In light of Madeeha Gauhar’s statement, it was expected that the conservative-orthodox strata of the society were to react. “The burqa is part of our culture. We cannot allow anyone to ridicule our culture”, Ghazi Ghulam Jamal, the Culture Minister was reported to have stated during the discussion at the National Assembly adding that the government could cancel Ajoka’s license.
Burqvaganza’s embargo has also seemed to have gotten some amount of Western media attention as CNN’s website carries an extensive report on the entire matter. CNN’s report states: “The minister announced Thursday that the government had barred the play, which had already ended its run in Lahore, from being performed in other Pakistani cities. Described by critics as a romp, the play sought to highlight the impact of the veil on society, by showing how wearers use it as a way to hide what they want to keep private.”

Ajoka has in the past (and now in the present) put up spectacular performances that have amused and entertained the common man – easing his everyday plight. With independent productions as well as collaborations with theatre groups across the border and overseas, Ajoka has kept the nation’s spirit of culture and art alive. The banning of Ajoka’s play can ricochet into a ‘domino affect’ – where other such theatre companies (and independent artistes) will be made to face similar blows.
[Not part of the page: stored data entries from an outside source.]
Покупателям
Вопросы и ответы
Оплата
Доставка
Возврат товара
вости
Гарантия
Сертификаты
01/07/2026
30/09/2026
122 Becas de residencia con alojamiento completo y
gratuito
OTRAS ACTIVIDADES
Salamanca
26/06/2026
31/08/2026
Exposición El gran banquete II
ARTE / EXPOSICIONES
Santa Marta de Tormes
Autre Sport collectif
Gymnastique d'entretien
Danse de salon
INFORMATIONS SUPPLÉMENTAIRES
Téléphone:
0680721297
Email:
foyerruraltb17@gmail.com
It is criminal to clamp down on artistic expression by way of threat – whether vocal or physical. Art means the sovereignty of an individual’s expression – it cannot be stifled.
One must sympathize with those who have been affected by the play’s subject/theme but just think, has any serious action been taken against those stage plays and dances (‘mujras’) which are given complete freedom vis-à-vis intense sexual innuendos and their heavily provocative undertones?
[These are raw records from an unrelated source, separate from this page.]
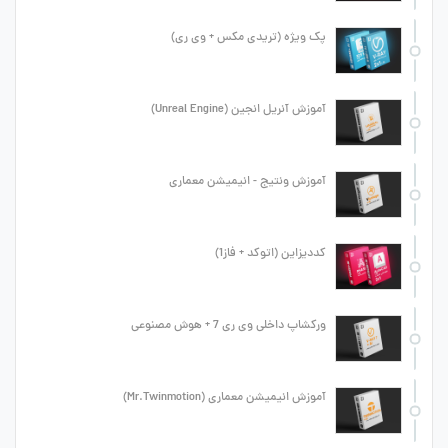
پک ویژه (تریدی مکس + وی ری)
آموزش آنریل انجین (Unreal Engine)
آموزش ونتیج - انیمیشن معماری
کددیزاین (اتوکد + فاز1)
ورکشاپ داخلی وی ری 7 + هوش مصنوعی
آموزش انیمیشن معماری (Mr.Twinmotion)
And what about the plethora of vulgar Lollywood productions that are released year after year? Why have they been given a blind-eye? Why has the backlash been so tremendous now? Given the current state of affairs, one wonders where the term ‘enlightened moderation’ really stands.

The choice of expression with regard to Ajoka’s Burqavaganza is its ‘free will’ of being able to comment on the veil. And those who oppose it, are justified too. It is the ‘freedom of expression’ of both the moderates, as well as the conservatives. The theatrical production like any other form of art, is open to interpretation and right now what the country faces is a grave clash of ideologies.